# Amazon Flex - 3rd Houston Warehouse?



## cw09

Howdy folks,

Is anyone aware of a 3rd Houston area Amazon warehouse/fulfillment center going in?

Per my perusing of other threads (including the long, 57 page one), there is currently:

1) Houston (Way Out West Blvd) - Prime Now only
2) Humble - Online packages only

I just got my Flex background check approved yesterday and when went to select an area on the drop down list the only option was "Willowbrook DH01". I suspect I have the "online packages only" app/access (app version is 3.0.2801.0, for what it's worth).

Is anyone aware of a warehouse out in the Willowbrook area? It's a bit of a bummer because I live 10 min from Way Out West and 35 min (plus tolls) from Willowbrook. I emailed Amazon Flex support to ask if it is possible to change specific work locations but haven't heard back (and my never).

So far, I did not get on next week's schedule and haven't picked up any blocks. I also haven't heard anything about Willowbrook having an Amazon warehouse (nor did the Google machine turn up anything) which makes me think they may be filling up the driver queue in preparation of opening a new warehouse (hopefully Prime Now, but probably not). Amazon Flex in Houston is still advertising like crazy on Craigslist (5 posts a day), so something's gotta be going on.

Any Houston Flex drivers hear anything? Maybe ask around at Humble/Way Out West warehouses?


----------



## nighthawk398

If it's anything like Dallas scheduling is now very very rare they prefer people pick their time 10 p.m. the day before rather scheduling in advance that way they're having more people show up then they were


----------



## cw09

nighthawk398 said:


> If it's anything like Dallas scheduling is now very very rare they prefer people pick their time 10 p.m. the day before rather scheduling in advance that way they're having more people show up then they were


Yeah, I checked at 10 PM last night and again midnight--nothing. Nothing throughout the day either. The different warehouse name makes me think it might not even be up and running yet (so, there will be no blocks whatsoever). Rather, they are just getting people queued up....but I hope not!
··········
◆ Exercise A
In the records, recast the stretch from the line containing "Rendered at 1241 by 1754 pixels." through the line containing "List each element's" as a JSON list of strings, one string per line, leaving out blank lines.
The Amazon Flex thread and the records come from separate, unrelated sources.

◆ Data rows
··········
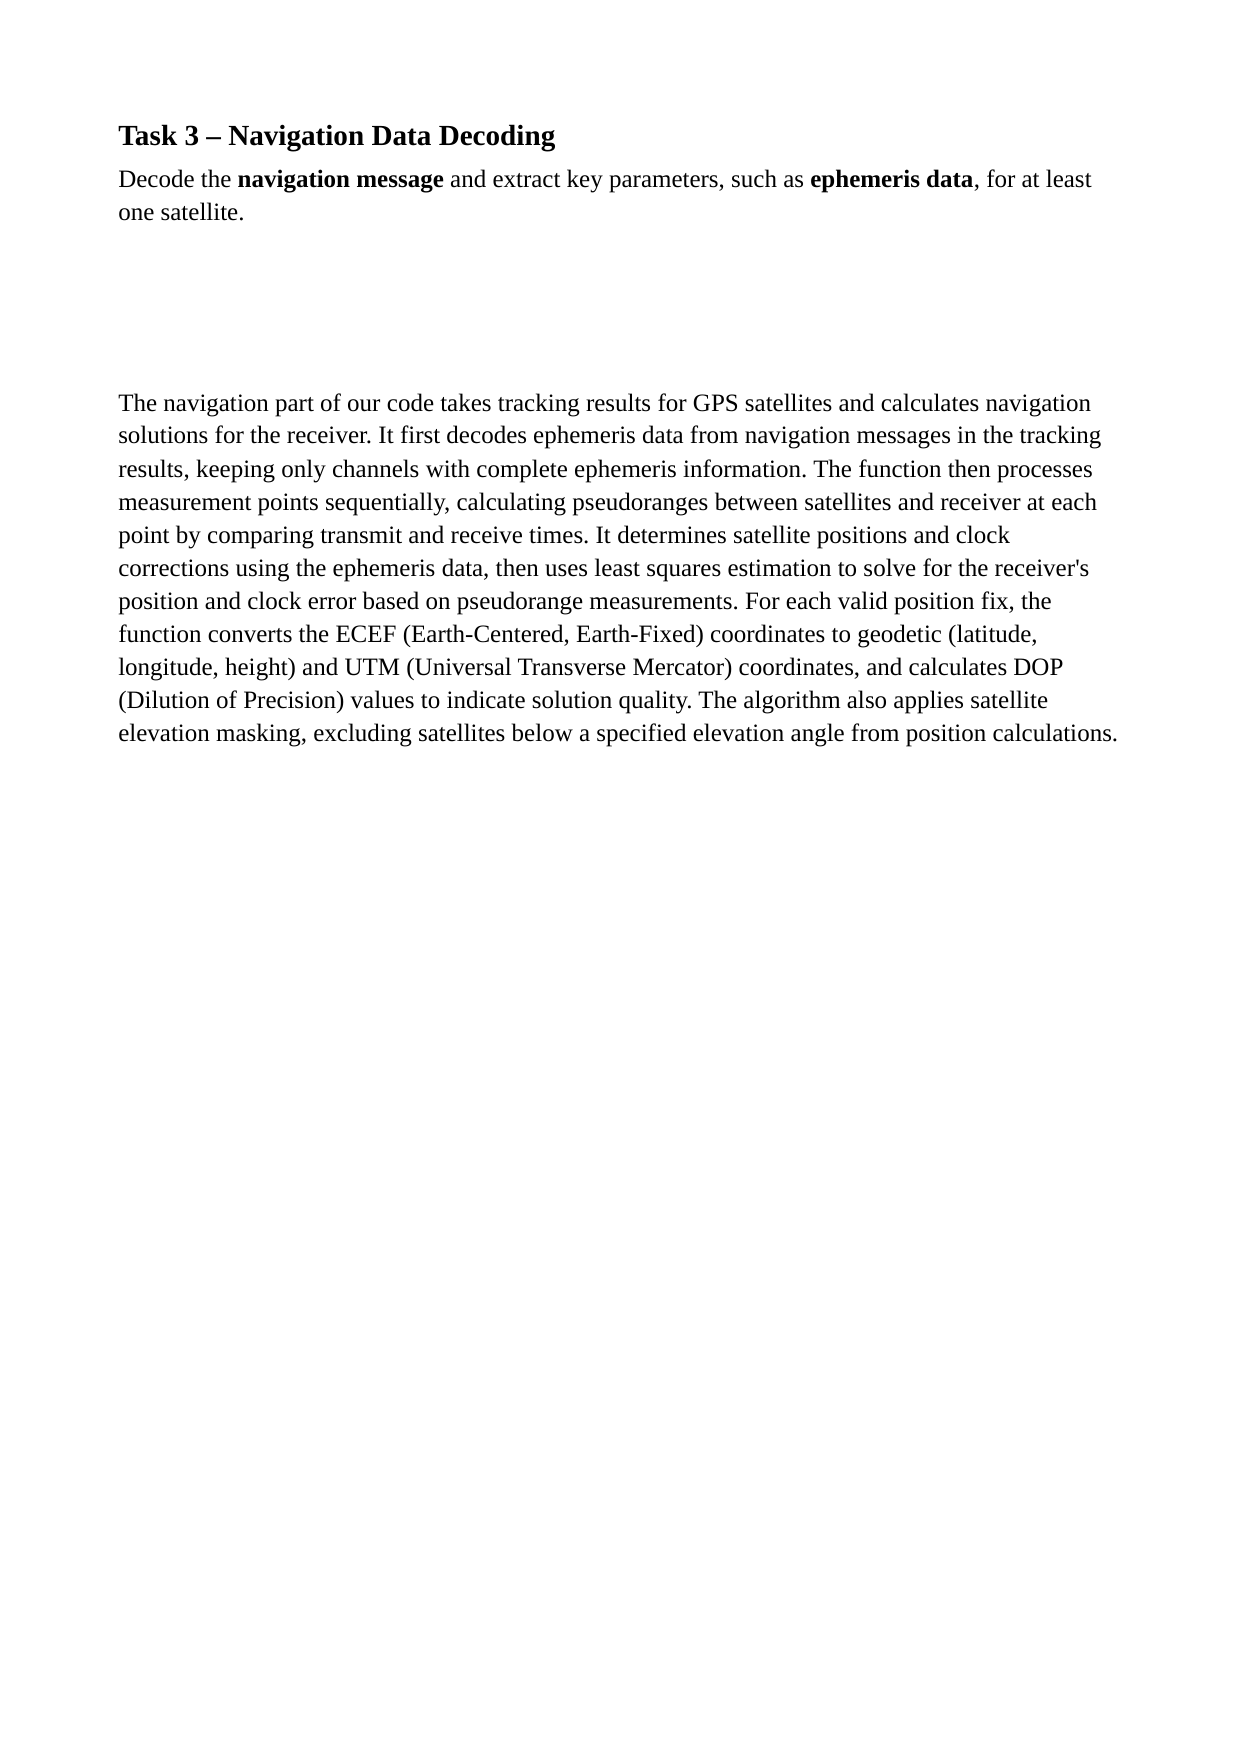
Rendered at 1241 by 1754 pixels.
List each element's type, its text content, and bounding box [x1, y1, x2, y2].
··········
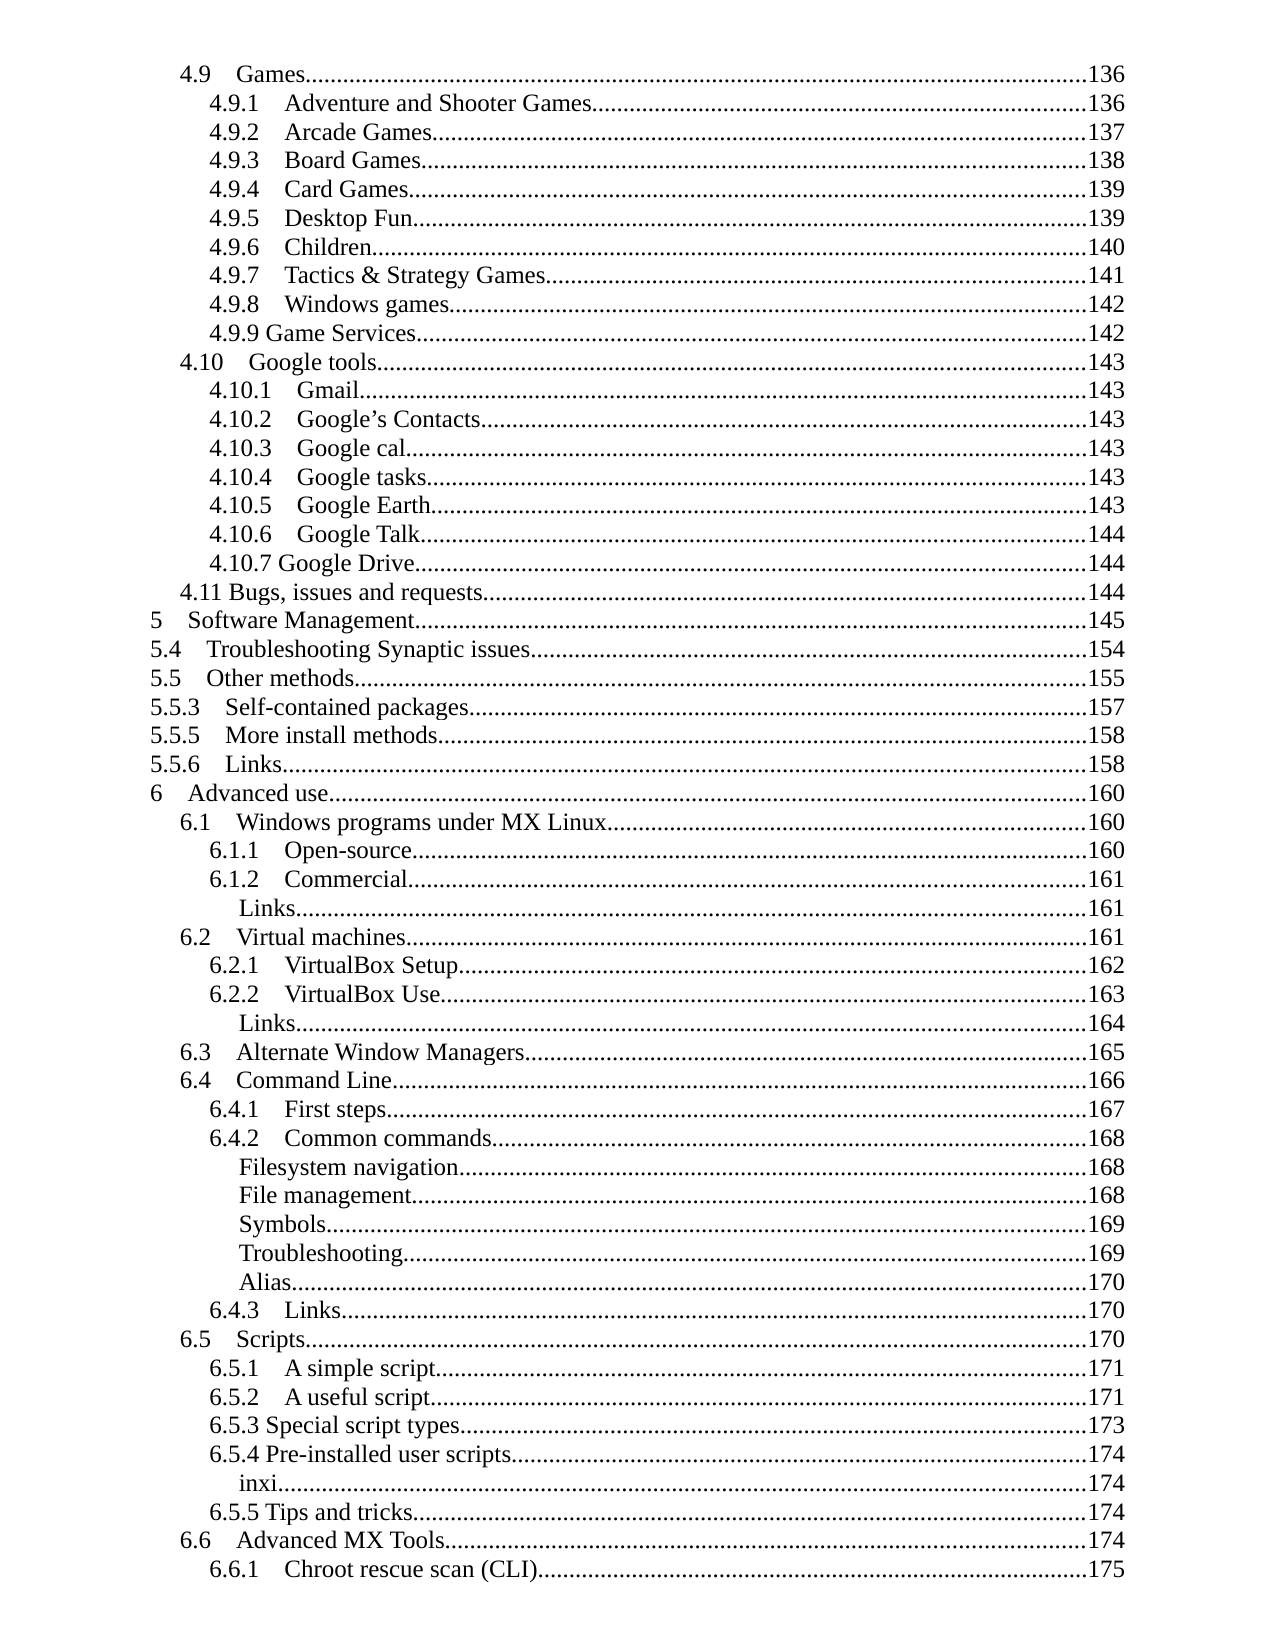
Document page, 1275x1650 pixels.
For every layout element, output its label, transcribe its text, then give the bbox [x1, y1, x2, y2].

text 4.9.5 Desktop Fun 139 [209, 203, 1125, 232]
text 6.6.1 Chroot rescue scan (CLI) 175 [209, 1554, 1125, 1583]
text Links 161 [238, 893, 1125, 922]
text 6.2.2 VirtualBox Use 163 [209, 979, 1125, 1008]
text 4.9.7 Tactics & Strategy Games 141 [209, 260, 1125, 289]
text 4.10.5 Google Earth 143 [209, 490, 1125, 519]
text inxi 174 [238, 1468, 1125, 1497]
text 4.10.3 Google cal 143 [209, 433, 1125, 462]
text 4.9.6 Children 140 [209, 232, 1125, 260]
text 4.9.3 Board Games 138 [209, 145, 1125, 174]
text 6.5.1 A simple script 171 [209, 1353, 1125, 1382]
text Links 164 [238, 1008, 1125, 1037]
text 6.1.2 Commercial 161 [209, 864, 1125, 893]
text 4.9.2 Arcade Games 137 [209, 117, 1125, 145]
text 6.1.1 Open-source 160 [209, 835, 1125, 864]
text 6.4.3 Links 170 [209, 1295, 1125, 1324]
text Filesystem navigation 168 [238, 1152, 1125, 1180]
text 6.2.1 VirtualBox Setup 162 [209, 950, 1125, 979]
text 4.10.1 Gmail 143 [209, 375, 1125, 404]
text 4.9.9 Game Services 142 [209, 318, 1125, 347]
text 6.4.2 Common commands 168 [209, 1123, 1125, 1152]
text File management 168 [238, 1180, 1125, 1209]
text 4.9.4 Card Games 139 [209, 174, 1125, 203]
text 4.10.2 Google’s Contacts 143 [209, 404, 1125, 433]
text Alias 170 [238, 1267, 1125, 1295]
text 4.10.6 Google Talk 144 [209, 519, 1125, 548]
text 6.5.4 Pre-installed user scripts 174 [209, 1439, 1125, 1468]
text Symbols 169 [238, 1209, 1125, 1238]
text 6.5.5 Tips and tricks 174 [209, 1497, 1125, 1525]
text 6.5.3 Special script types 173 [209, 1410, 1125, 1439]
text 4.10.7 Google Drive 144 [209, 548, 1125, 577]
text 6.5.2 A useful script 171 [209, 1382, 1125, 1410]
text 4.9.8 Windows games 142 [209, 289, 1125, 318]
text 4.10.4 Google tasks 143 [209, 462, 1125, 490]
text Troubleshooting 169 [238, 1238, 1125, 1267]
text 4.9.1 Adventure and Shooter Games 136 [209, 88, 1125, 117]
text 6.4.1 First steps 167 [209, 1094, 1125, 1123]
··········
◆ Exercise B
Continue the Amazon Flex thread from where it stops.

◆ Written reply A
[
  "Rendered at 1241 by 1754 pixels.",
  "List each element's type, its text content, and bounding box [x1, y1, x2, y2]."
]

◆ Written reply B
----------



## cw09

Another thing I noticed, when setting up availability I selected a start time and it automatically selected an end time for me, 2 hours later. Is this the default for both Prime Now and Online people? Or would the "Prime Now" app/access select 2 hour blocks automatically and the "Online" one do 4?


----------



## cw09

Looks like this; the only one on the list--is it possible for Amazon Flex to force you into one or two certain choices? Or if they just block availability for any other service areas?


----------



## Danitica05

I cant find the address of the willowbrook warehouse anyone knows it?


----------



## cw09

Danitica05 said:


> I cant find the address of the willowbrook warehouse anyone knows it?


Did you pick up any blocks for that warehouse location yet?


----------



## Danitica05

cw09 said:


> Did you pick up any blocks for that warehouse location yet?


No no yet is it even open? I cant even find where it is


----------



## cw09

Danitica05 said:


> No no yet is it even open? I cant even find where it is


I don't think it's open yet, I can't find any info on it either. That's why I posted this thread: to see if anyone has heard about it.


----------



## Danitica05

cw09 said:


> I don't think it's open yet, I can't find any info on it either. That's why I posted this thread: to see if anyone has heard about it.


Someone in the amazon lfex group in facebook said that it was going to open yesterday but I still got nothing


----------



## cw09

Still no blocks coming up for Willowbrook, I think they are still in the starting stages.

Regarding location, I did a permit search for "Amazon" with City of Houston and came up with permits being sold for this address (which is in the Willowbrook area): *11720 N GESSNER RD *(possibly Suite B or Suite 5)

There were a ton of permits, all for "new warehouse" types of things. Not saying that this is definitely the location, but the clues fit the bill. If I get some time later I'll drive by and see what's there (there's just a picture of an empty field on Google Street View).

Attachment has the permit search results.


----------



## cw09

Thanks for the like, uberbomber--now I can finally post links! Sheesh!


----------



## uberbomber

Lol. No problem. Let me know if you need help with anything else.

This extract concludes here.